Terumo Penpol Private Limited
- Industry: Medical device
- Founded: 1983; 43 years ago (as Peninsula Polymers Limited)
- Founder: C. Balagopal
- Headquarters: Thiruvananthapuram, Kerala, India
- Key people: Kimura Yoshihiro (Chairperson); C. Balagopal (Senior advisor); C. Padmakumar (Executive director);
- Products: Blood bags; Medical electronic products;
- Number of employees: 822
- Parent: Terumo Corporation
- Website: www.terumopenpol.com

= Terumo Penpol =

Terumo Penpol Private Limited is a subsidiary of Terumo Corporation, and is India's largest blood bag manufacturer. It is also the largest producers of blood bags in Asia, outside Japan.

==History==
Peninsula Polymers Limited (Penpol Ltd.) - was incorporated in 1983 by C. Balagopal, a former IAS (1977 Batch) officer from the Manipur Cadre. It was established as a joint venture with Sree Chitra Thirunal Institute of Medical Sciences and Technology (know fhen as the Chitra Medical Centre) and soon became the first company in India to produce blood bags using indigenous technology.
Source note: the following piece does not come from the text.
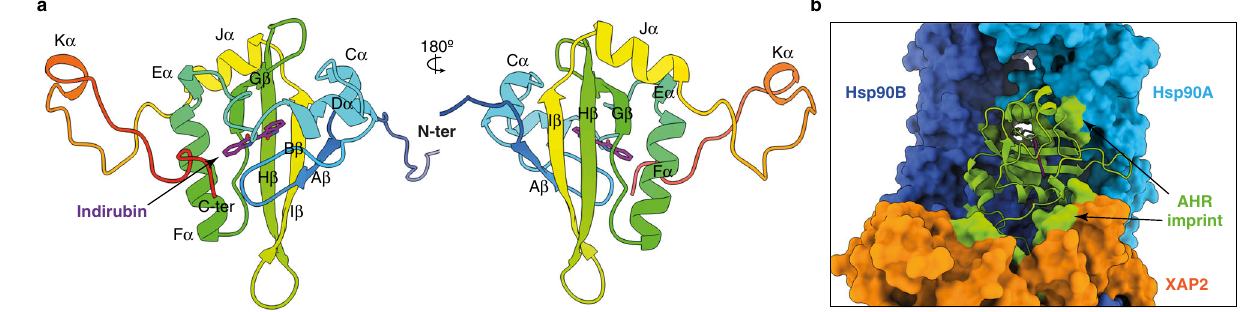
Fig. 2 | Structure of the AHR PAS-B domain. a Two opposing views of the PAS-B domain in cartoon representation coloured in rainbow from N- to C-terminus. The elements of the secondary structure are labelled. The indirubin molecule is shown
In 1989, Penpol started exporting and followed it up by setting up an R&D centre.

In 1999, Tokyo-based Terumo Corporation signed a contract to acquire a 74% share of Peninsula Polymers Limited, and the new joint venture was renamed as Terumo Penpol Limited (TPL). The stake of financial institutions and other investors were bought over by Terumo, leaving only the promoters and itself as shareholders.

==Operations==

Terumo Penpol has its headquarters in Thiruvananthapuram, Kerala and employs 1200 people. Terumo Penpol Blood Bags are sold in over 64 countries across the world and its medical equipment division has commissioned more than 25000 installations. TPL has entered its 25-year of operations in 2010, with an enhanced production capacity of 22 million blood bags per annum.

TPL has been winning the top exporter award or the second best exporter award for medical disposables every year from 1994 onwards.